His appointment caused deep rifts between liberals and traditionalists.

In the last three years, the Anglican Communion has been pushing the US Episcopal Church to “restrain” the numbers of gay bishops in order to avoid a split in the Anglican church. No new gay bishops have been consecrated in this time.

There is also a Christian LGBT event on Sunday at the Greenbelt Festival.

“OuterSpace is a group of LGBT (lesbian, gay, bisexual, transgendered) Christians, and their family and friends, at the annual Greenbelt Festival. It is committed to the Church and to helping everyone find their way in the Church, no matter what their background,” according to the festival website.

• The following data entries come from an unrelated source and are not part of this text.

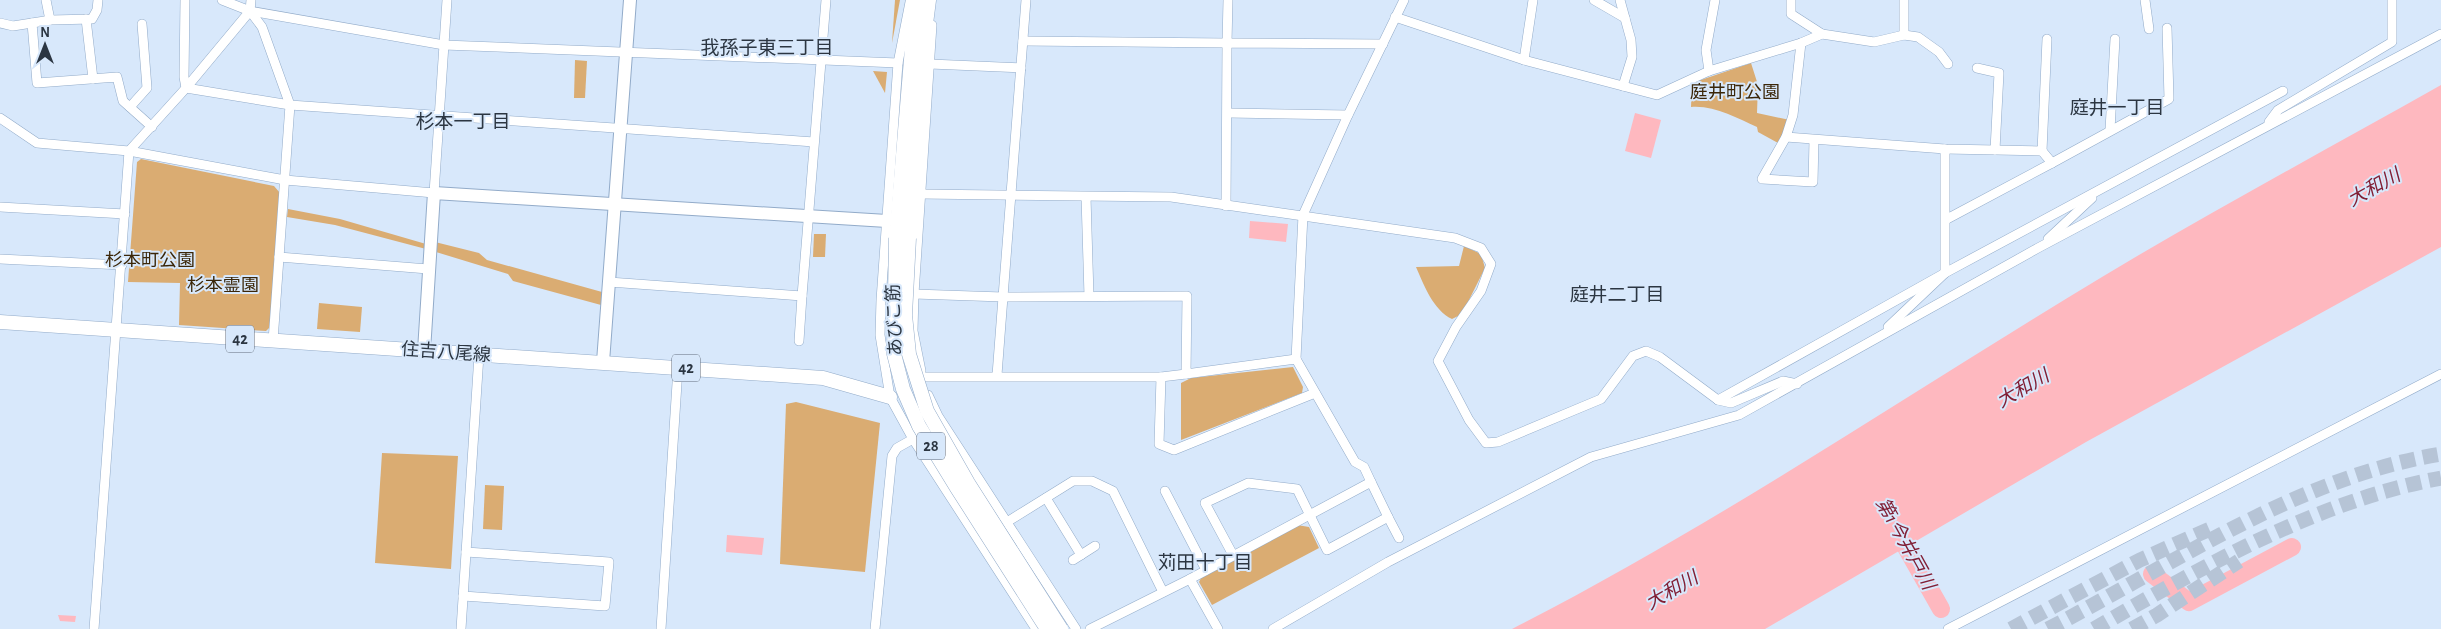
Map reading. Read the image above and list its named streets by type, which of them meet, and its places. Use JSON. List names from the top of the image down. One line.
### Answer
{"streets":{"main road":["あびこ筋","42","住吉八尾線","28"]},"districts":["我孫子東三丁目","庭井一丁目","杉本一丁目","庭井二丁目","苅田十丁目"],"water":["大和川","第1今井戸川"],"parks":["庭井町公園","杉本町公園","杉本霊園"],"north":"top"}
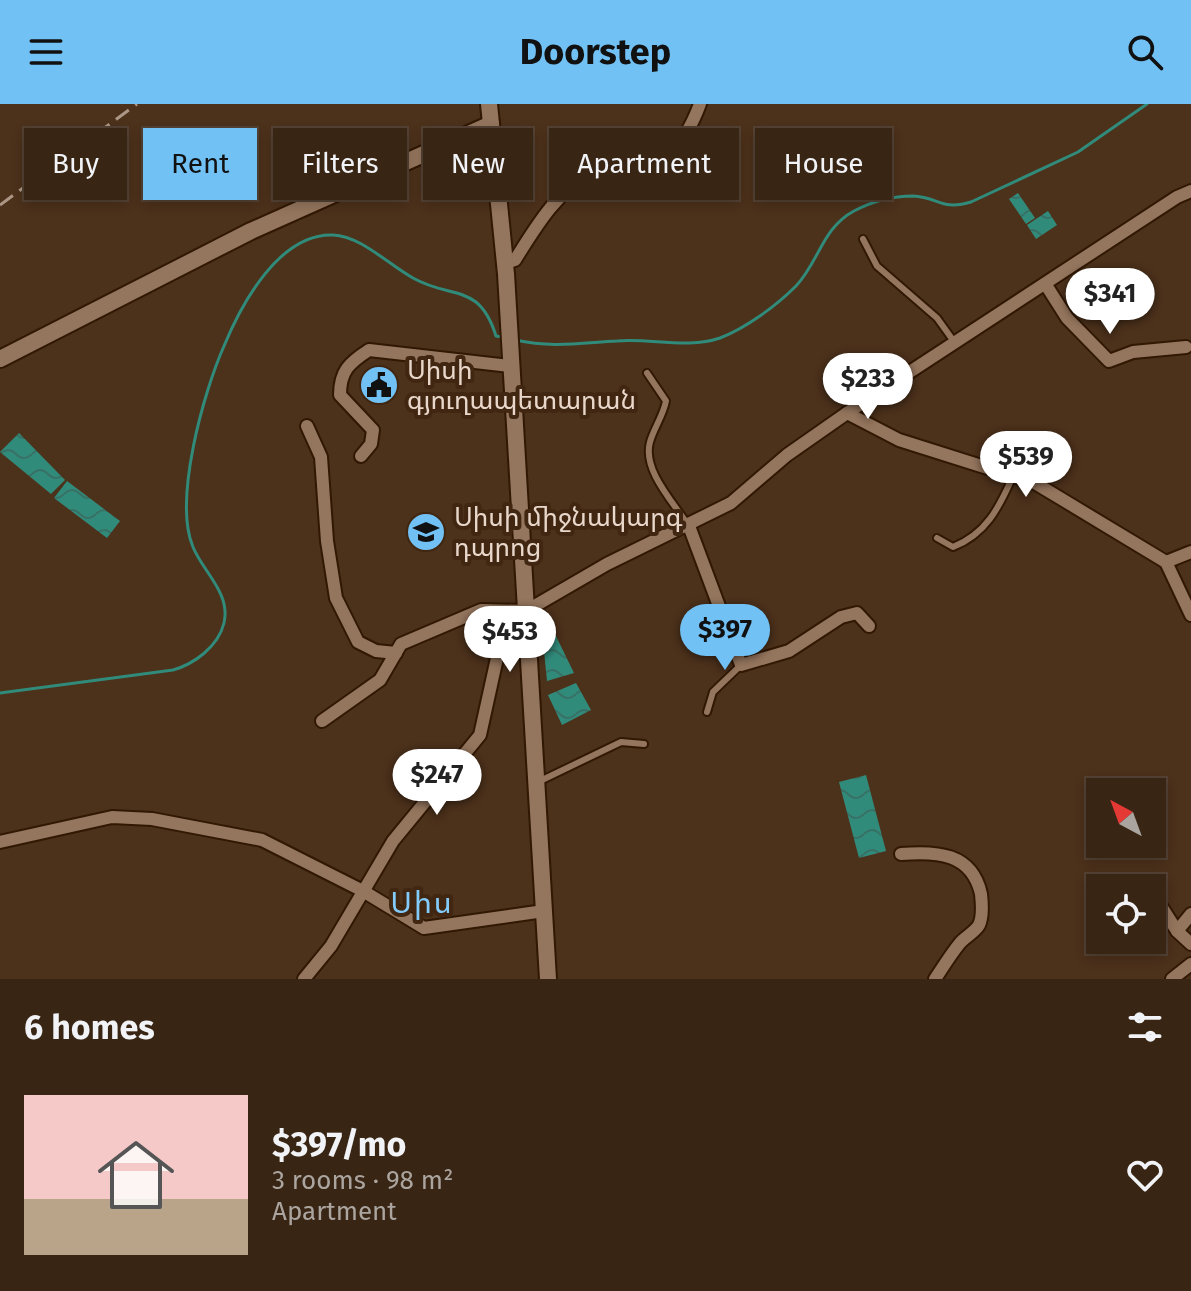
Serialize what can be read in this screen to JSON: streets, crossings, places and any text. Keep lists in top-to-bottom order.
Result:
{
  "districts": ["Սիս"],
  "places": {
    "public building": ["Սիսի գյուղապետարան"],
    "school or university": ["Սիսի միջնակարգ դպրոց"]
  },
  "north": "top left",
  "page": {
    "header": "Doorstep",
    "chip": [
      "Buy",
      "Rent",
      "Filters",
      "New",
      "Apartment",
      "House"
    ],
    "price": [
      "$341",
      "$233",
      "$539",
      "$397",
      "$453",
      "$247"
    ],
    "heading": "6 homes",
    "list": [
      {
        "name": "$397/mo",
        "note": "3 rooms · 98 m² · Apartment"
      }
    ]
  }
}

“OuterSpace tries to look beyond the dry intellectual debates that surround the whole area of sexual orientation, and to focus instead on the stories of real people’s faith, in order to understand the different journeys that gay and lesbian Christians are on.

“It is only by enabling people to share their experiences and to engage in constructive dialogue, that the Church can begin to reflect the reality of the world around it.

“Through humanising the debates, the Church will more effectively make a positive difference to the lives of believers and non-believers alike.”